What are the different phone form factors?

Photo by Gaetan Lee - CC-BY

Photo by Gaetan Lee - CC-BY

The form factor of a mobile phone is a general description of its shape and mechanical function, and can have a big impact on the usability of the cellphone.

The most basic shape is the candybar which is at least as long as a Mars Bar, almost as thick and somewhat wider. This provides space for a small screen and a numeric keypad, while keeping the manufacturing costs low by avoiding any moving parts. Examples: Nokia 1208, Motorola F3.

A variation is the slate or tablet form factor. This is wider than the candybar, and much thinner. It allows for a larger screen and an alphanumeric (Qwerty) keyboard. Examples: Nokia E71, BlackBerry Curve.

A fold on the shorter dimension makes a flip phone, which provides several advantages. It greatly increases the length, enabling the microphone to be placed much closer to the user’s mouth, yielding increased call quality. It also enables the very natural “open to answer” function, which is much more convenient than scrabbling around to find a button to press. And when it’s folded up, accidental button presses are impossible. On the downside, no functionality is available when the device is folded, unless additional buttons and a duplicate display are provided on the outside (which defeats the benefit of no accidental button presses inside your pocket). Examples: Motorola RAZR, BlackBerry Flip 8220.

To achieve increased length without the need for a second display, the slider form factor can be used. This puts the display on the face, with a numeric keypad sliding out from underneath when making a call. Examples: Samsung J700, Nokia N82.

If the slide goes sideways, it can expose a full alphanumeric keyboard. The side-slider is popular with those who send lots of text (SMS) messages, and with those who do lots of mobile web browsing. Examples: LG KS360, Nokia N97.

By folding away an alphanumeric keypad rather than sliding it, we get the clamshell shape, like a tiny version of a laptop computer. Examples: Nokia 9300, Nokia E90.

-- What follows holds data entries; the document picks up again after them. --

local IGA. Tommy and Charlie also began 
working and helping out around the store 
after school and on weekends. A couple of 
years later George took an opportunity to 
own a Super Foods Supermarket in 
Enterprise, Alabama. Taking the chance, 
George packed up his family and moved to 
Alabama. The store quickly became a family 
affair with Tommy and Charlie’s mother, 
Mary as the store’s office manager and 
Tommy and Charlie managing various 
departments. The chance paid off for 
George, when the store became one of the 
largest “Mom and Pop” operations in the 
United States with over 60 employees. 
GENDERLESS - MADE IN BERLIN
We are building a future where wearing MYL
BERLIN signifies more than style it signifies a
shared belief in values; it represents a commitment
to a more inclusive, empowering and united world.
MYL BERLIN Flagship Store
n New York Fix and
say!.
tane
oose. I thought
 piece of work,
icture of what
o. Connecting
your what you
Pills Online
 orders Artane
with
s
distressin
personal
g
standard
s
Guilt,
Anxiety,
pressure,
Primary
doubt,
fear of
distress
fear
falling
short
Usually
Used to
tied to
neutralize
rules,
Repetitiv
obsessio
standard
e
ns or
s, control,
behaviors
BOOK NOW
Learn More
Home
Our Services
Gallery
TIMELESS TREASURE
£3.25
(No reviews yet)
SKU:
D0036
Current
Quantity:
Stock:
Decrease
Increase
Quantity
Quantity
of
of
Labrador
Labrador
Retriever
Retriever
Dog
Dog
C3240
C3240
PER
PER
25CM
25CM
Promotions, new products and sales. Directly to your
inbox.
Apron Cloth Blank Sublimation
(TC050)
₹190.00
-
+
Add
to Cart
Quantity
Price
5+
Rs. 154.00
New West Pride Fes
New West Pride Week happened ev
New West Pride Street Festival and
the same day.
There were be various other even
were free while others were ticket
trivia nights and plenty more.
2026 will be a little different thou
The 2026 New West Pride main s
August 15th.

Unusual and uncommon form factors include the swivel (Samsung F210), detachable keyboard, dual slider (up/down, or sideways/down), dual-flip (vertical/horizontal) and dual-fold (left and right, Nokia 6810). But manufacturers always want to keep the total volume down, and the more complicated the mechanism, the less space remains for the electronics.

One way to reduce the mechanics even further is to do away with a conventional keyboard, making the screen do double-duty as a touchscreen keyboard. This works really well for web browsing over a cellular connection or playing touch-enabled games, but can be less convenient at other times. Examples: Apple iPhone, LG Viewty II.

Cellphones can also be made as wristwatches, incorporated into a headsets, surrounded by rubber to ruggedise them, or made into novelty shapes. There’s also a market for outrageously-priced bling phones, encrusted with diamonds or pearls.